Assume we have a batch of data. Given each data point in the batch, I would like to get the norm of the gradient of the output of the network w.r.t the network parameters.

A naive solution is to perform multiple forward and backward passes (one pass for one data point), but this is pretty slow. Is there a better solution?

A better solution seems possible, but I don’t see any mention of it in Pytorch documentation.

https://arxiv.org/abs/1510.01799

2 Likes

Hi,

A naive solution is to perform multiple forward and backward passes (one pass for one data point), but this is pretty slow.

Do you mean to feed the data points within a for-loop one by one? I don’t think this will be right because PyTorch is doing accumulation on the gradients.

Thanks.

If you just have conv2d + linear layers, you could do this using single backward pass using something like this – https://github.com/cybertronai/autograd-hacks/blob/master/autograd_hacks.py#L167

For norms squared, replace “grad1=einsum” line with torch.sum(B*B, dim=1)*torch.sum(A*A, dim=1)

2 Likes

You can do per example gradients using torch.autograd.grad. The key trick is to manually broadcast the weights yourself, and then differentiate with respect to the broadcasted weight. Here’s a very simple example on a model that is just a Linear:

import torch

torch.manual_seed(0)

B = 4
N = 2
M = 3

input = torch.randn(B, 1, N)
weights = torch.randn(N, M, requires_grad=True)

broadcasted_weights = weights.expand(B, N, M)
output = torch.bmm(input, broadcasted_weights)
loss = output.sum()

print(torch.autograd.grad(loss, broadcasted_weights))

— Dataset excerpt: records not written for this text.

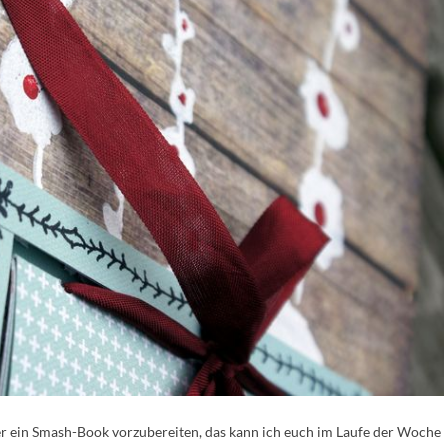
er ein Smash-Book vorzubereiten, das kann ich euch im Laufe der Woche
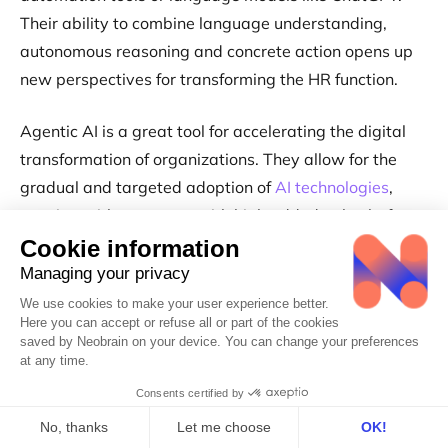
Their ability to combine language understanding,
autonomous reasoning and concrete action opens up
new perspectives for transforming the HR function.
Agentic AI is a great tool for accelerating the digital
transformation of organizations. They allow for the
gradual and targeted adoption of
AI technologies
,
starting with use cases with high added value before
gradually extending their autonomy and scope of
action.
The move towards higher levels of autonomy should
ideally follow a gradual approach, allowing the
organization to adapt and learn at each stage. The
key to success lies in the balance between
technological autonomy and
strategic human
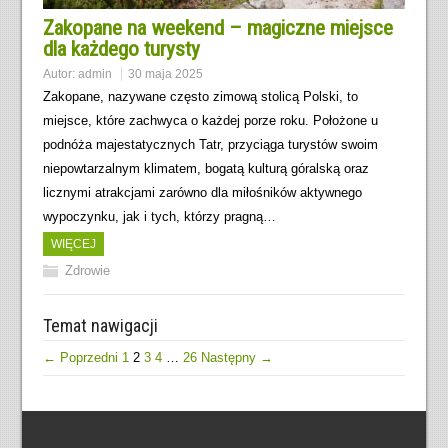
Zakopane na weekend – magiczne miejsce
dla każdego turysty
Autor:
admin
30 maja 2025
Zakopane, nazywane często zimową stolicą Polski, to
miejsce, które zachwyca o każdej porze roku. Położone u
podnóża majestatycznych Tatr, przyciąga turystów swoim
niepowtarzalnym klimatem, bogatą kulturą góralską oraz
licznymi atrakcjami zarówno dla miłośników aktywnego
wypoczynku, jak i tych, którzy pragną…
WIĘCEJ
Zdrowie
Temat nawigacji
← Poprzedni
1
2
3
4
…
26
Następny →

I don’t know if you can conveniently do this with torch.nn modules, might be worth thinking about how to expose this in the API.

2 Likes

Note this doesn’t work if you have operations in your network that implicitly broadcast, but don’t support taking broadcasted input. Convolution is an example of this.

1 Like

Simple API would be a helper function that takes an nn.Module and returns a version that implements the trick above. IE, model = batch_expand(model, N)

Autograd memory usage in new model has to be reasonable, otherwise there’s no benefit over original model and batch-size=1.

This seems to be the case in the example above (colab measurement forum - replication memory - simplified)

1 Like